MO: McCaskill Endorses Transportation Tax

June 02--WARRENSBURG -- U.S. Sen. Claire McCaskill endorsed the state's transportation tax ballot question.

"I've been sounding the alarm about this around the state now for a number of years. I have indicated that I'll support that (tax) because our transportation is starving," McCaskill told transportation leaders meeting in Warrensburg.

State Sen. David Pearce said Gov. Jay Nixon's decision to put the issue on the Aug. 5 ballot, rather than the November ballot, speeds up the timetable for explaining to voters what the tax will do.

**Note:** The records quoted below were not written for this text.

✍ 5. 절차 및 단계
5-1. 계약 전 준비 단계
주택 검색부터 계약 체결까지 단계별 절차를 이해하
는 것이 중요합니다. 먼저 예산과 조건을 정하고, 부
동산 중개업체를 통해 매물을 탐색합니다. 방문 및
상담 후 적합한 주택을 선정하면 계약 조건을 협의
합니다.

Transportation planners have the job of describing for voters exactly how tax dollars will be spent.

"Those recommendations have to be done in just a few weeks," Pearce said.

People working in transportation groups with Missouri Department of Transportation planners feel frustrated when they develop highway priorities only to hear there is no money, McCaskill said.

"For the first time that any of us can remember, we have no new projects in Missouri," she said. "The budget has gone from $1.3 billion down to $600,000 in just a couple of years."

The road budget is projected to dip to $325 million by 2017 if voters say no to additional funding.

Pearce said community leaders are discouraged when they cannot address transportation needs.

"It is frustrating when you tell communities, 'Sorry, no new projects.' And so this (tax) will be a real shot in the arm for that," he said.

The state tax, coupled with a multi-year federal highway funding commitment, would be good for Missouri roads, including Highway 13 and U.S. 50, McCaskill said.

"Then we can actually get serious about 13 going north, and 50 getting a much-needed shot in the arm," she said Thursday.

Missouri's 35.7 cents-per-gallon gas tax -- which includes the 18.4 cents-per-gallon federal tax -- is the sixth-lowest nationally, based on an April 25 American Petroleum Industry report. States with lower gas taxes are Alaska, 30.8; New Jersey, 32.9; South Carolina, 35.15; Oklahoma, 35.4; and Virginia, 35.68.

If the .75-cent sales tax increase on the Aug. 5 ballot passes, then Missouri would remain sixth behind Mississippi's 36.78 cents-per-gallon tax.

If passed, the 10-year plan allows no further gas tax increase and bans toll roads in Missouri. McCaskill asked members of the group of about 20 people at the meeting whether they thought the tax would pass.

Some said they hear positives and some hear negatives.

"Well, if it can pass in these parts, it'll pass," McCaskill said.